The former national security adviser chief also blamed China for its vested interest in the region.
“Pakistan’s greatest state sponsor is China,” said McMaster, adding that China wants to keep Pakistan on life support financially and economically.
“China should have an interest in Pakistan no longer supporting terror groups.”
McMaster said that the US withdrawal could have repercussions in Afghanistan and result in an unstable South Asia region.
“They [terror groups] can initiate a cycle of sectarian violence in India,” the former US national security adviser said.
Meanwhile, Afghanistan’s Foreign Ministry has sent out a strong message against Pakistani Foreign Minister Shah Mahmood Qureshi’s statement on Islamabad being made a “scapegoat” for the mistakes of those in Afghanistan.

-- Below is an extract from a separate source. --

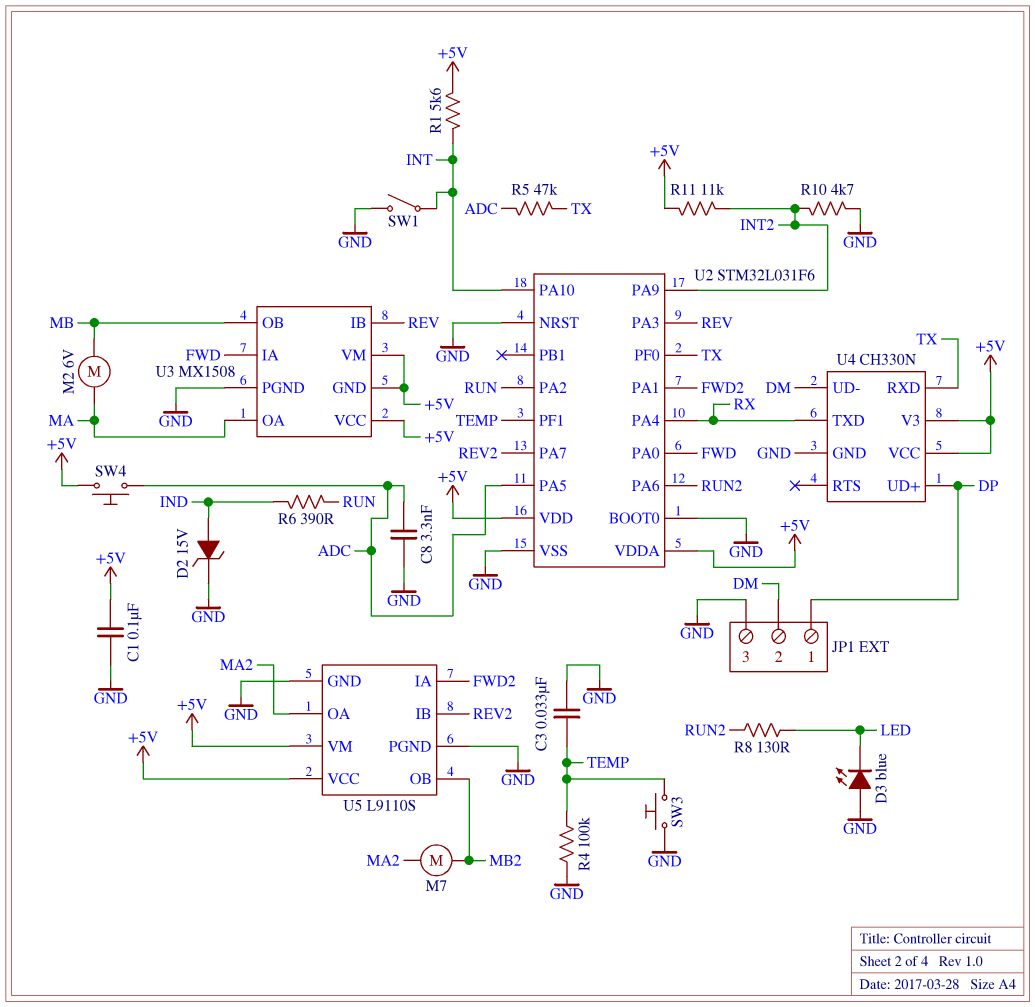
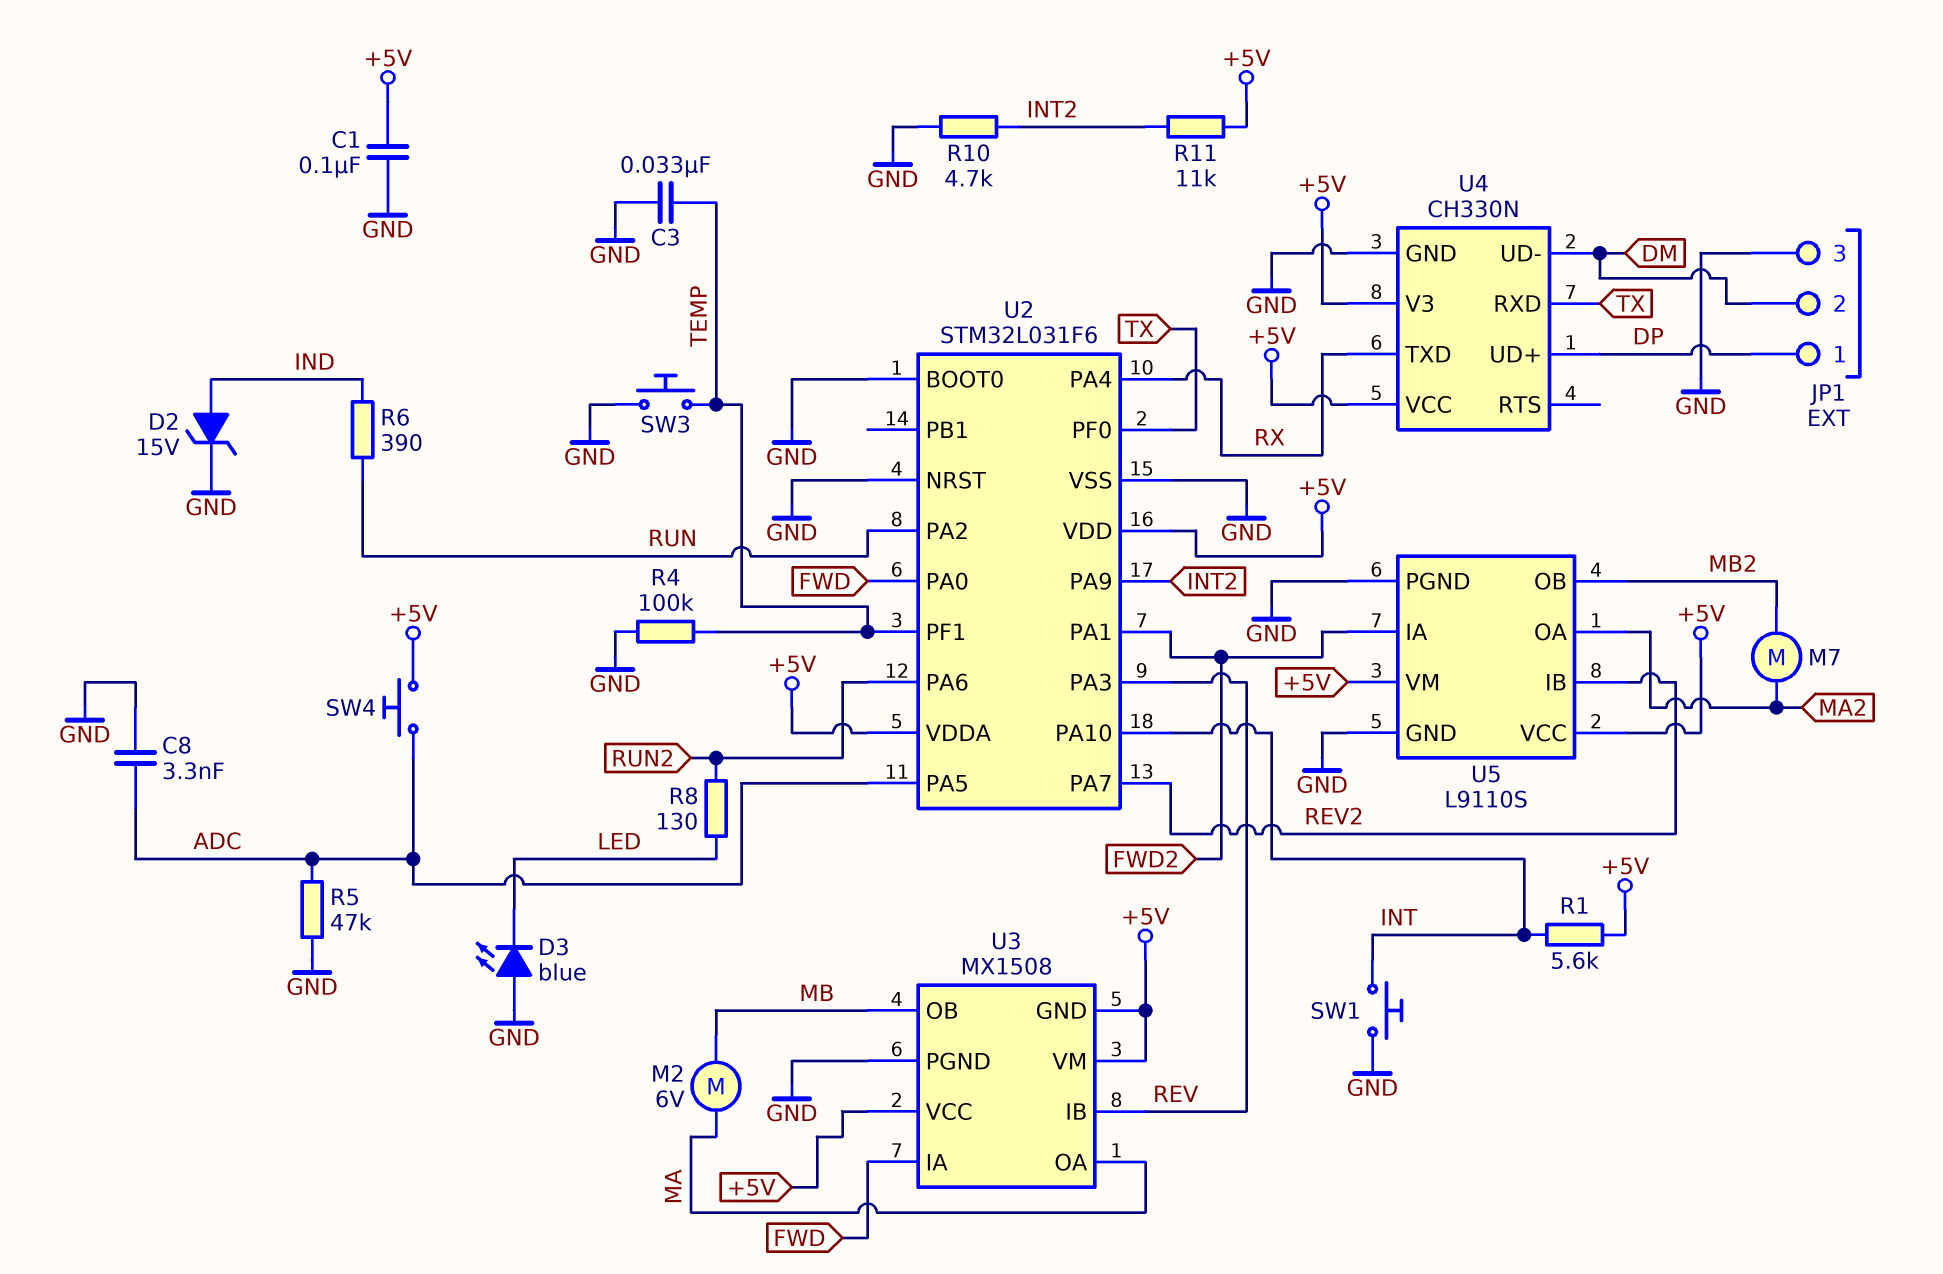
R5: 47k (ADC, TX) -> 47k (ADC, GND)
SW1: switch (GND, INT) -> button (GND, INT)

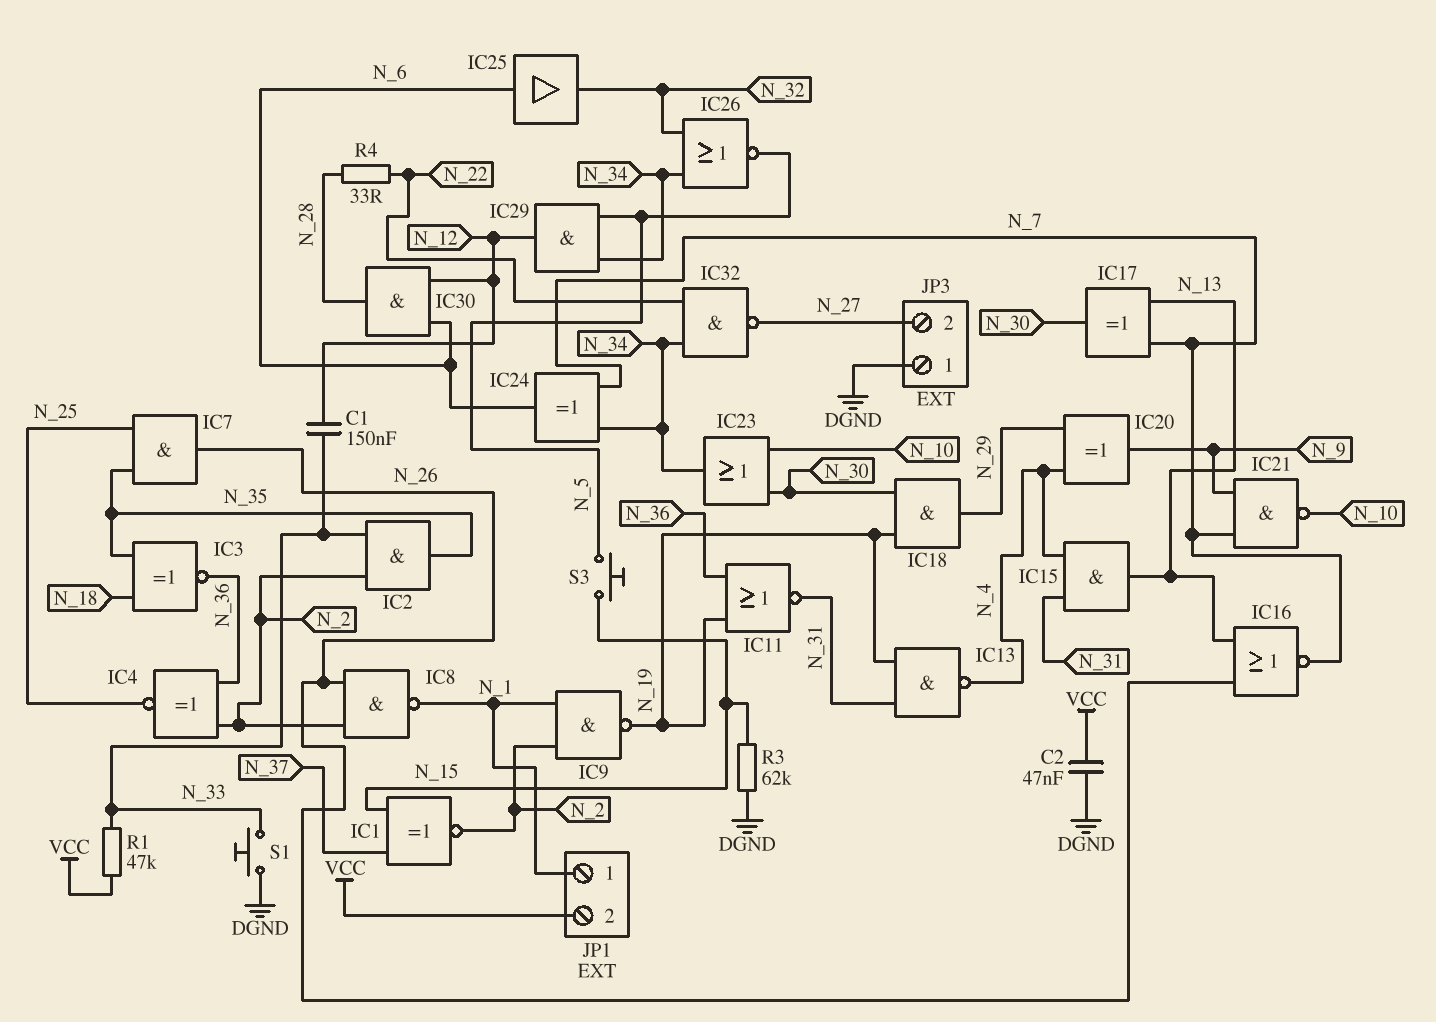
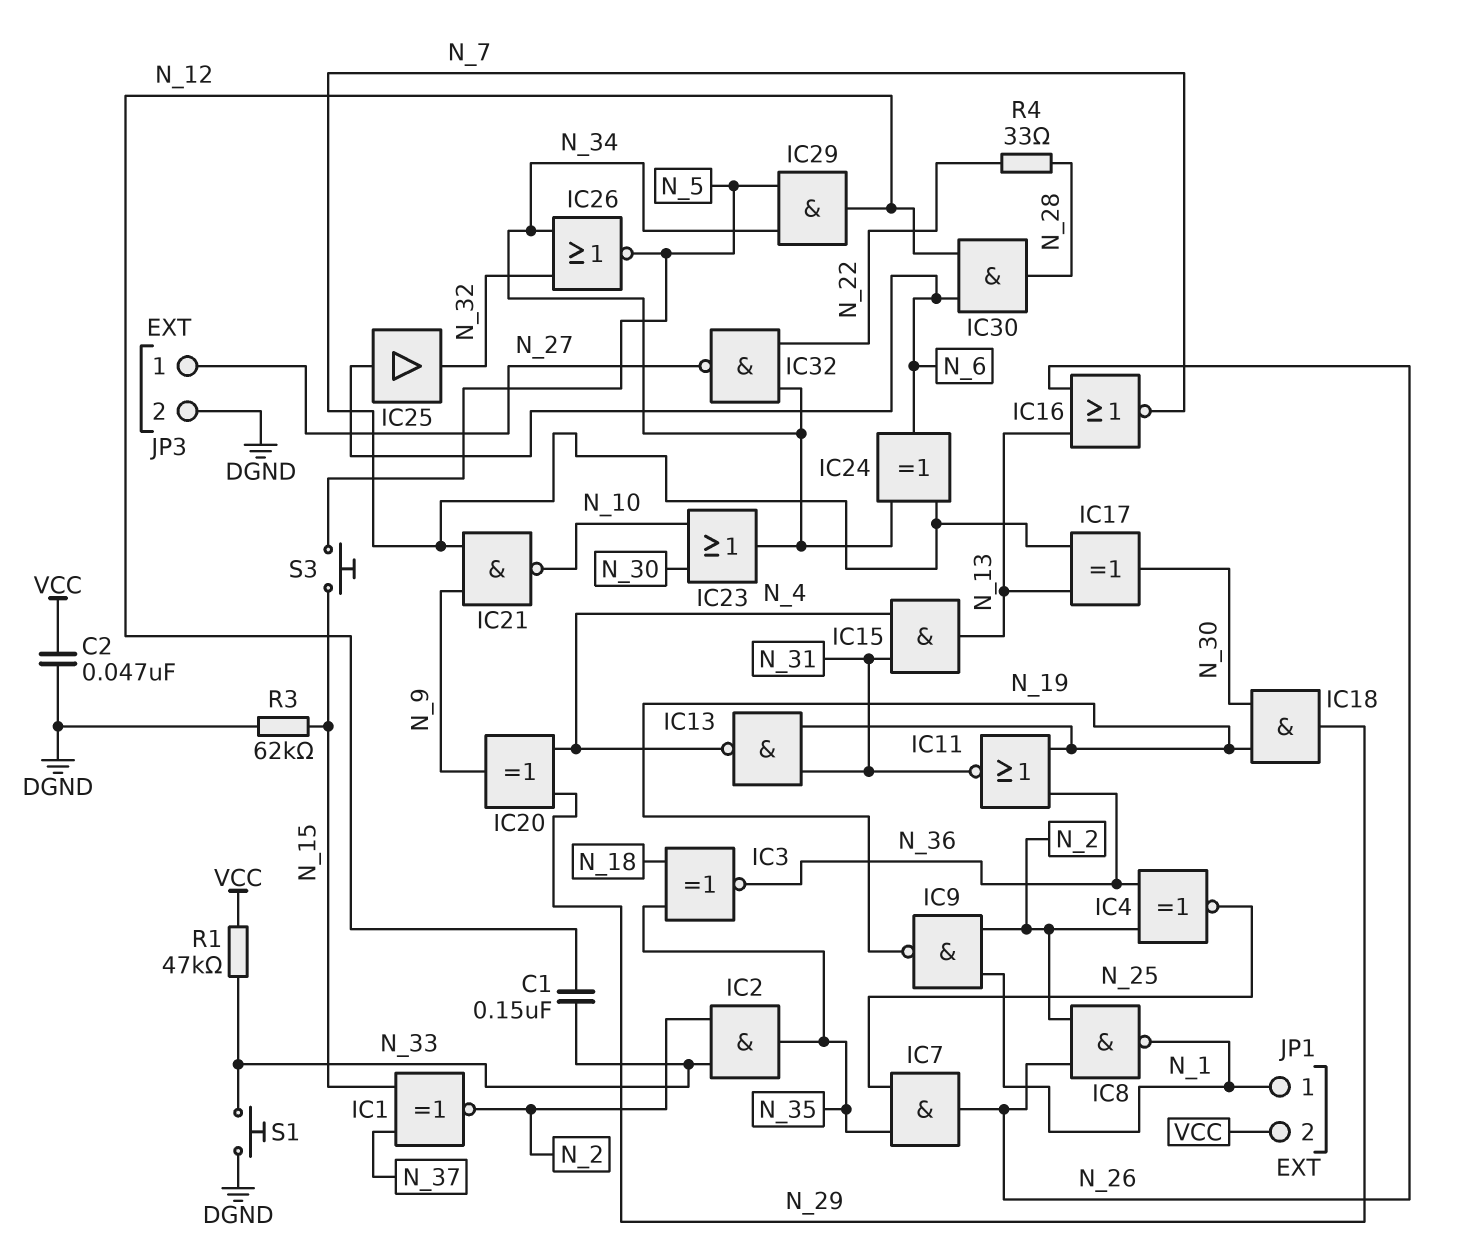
JP3 pin 1: DGND -> N_27
JP3 pin 2: N_27 -> DGND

The Afghan Foreign Ministry has said that Islamabad should act against the secure hideouts of terrorists on its soil and cut land access to the Taliban and other terror groups.
Afghanistan foreign ministry, in its statement, said that the terrorists are benefiting from safe havens which are being used to insecure Afghanistan.
With their recent escalation in violence, the Taliban defied their international commitments and are yet to break relations with global terror groups, as per the statement.
“The Islamic Republic of Afghanistan is committed to a negotiated settlement to the crisis in Afghanistan and pleads political solution to the misery,” the statement said.
Pakistani Foreign Minister Shah Mahmood Qureshi has named some unnamed forces to be working against peace in Afghanistan and urged the group to be monitored.
Qureshi said that efforts are going on to hold Pakistan responsible for the situation in Afghanistan, which he believes is a faction outside Afghanistan spoiling the peace process, as per media reports.
As the Taliban intensified attacks, Afghanistan has started urging global organizations and addressing the country’s deteriorating situation.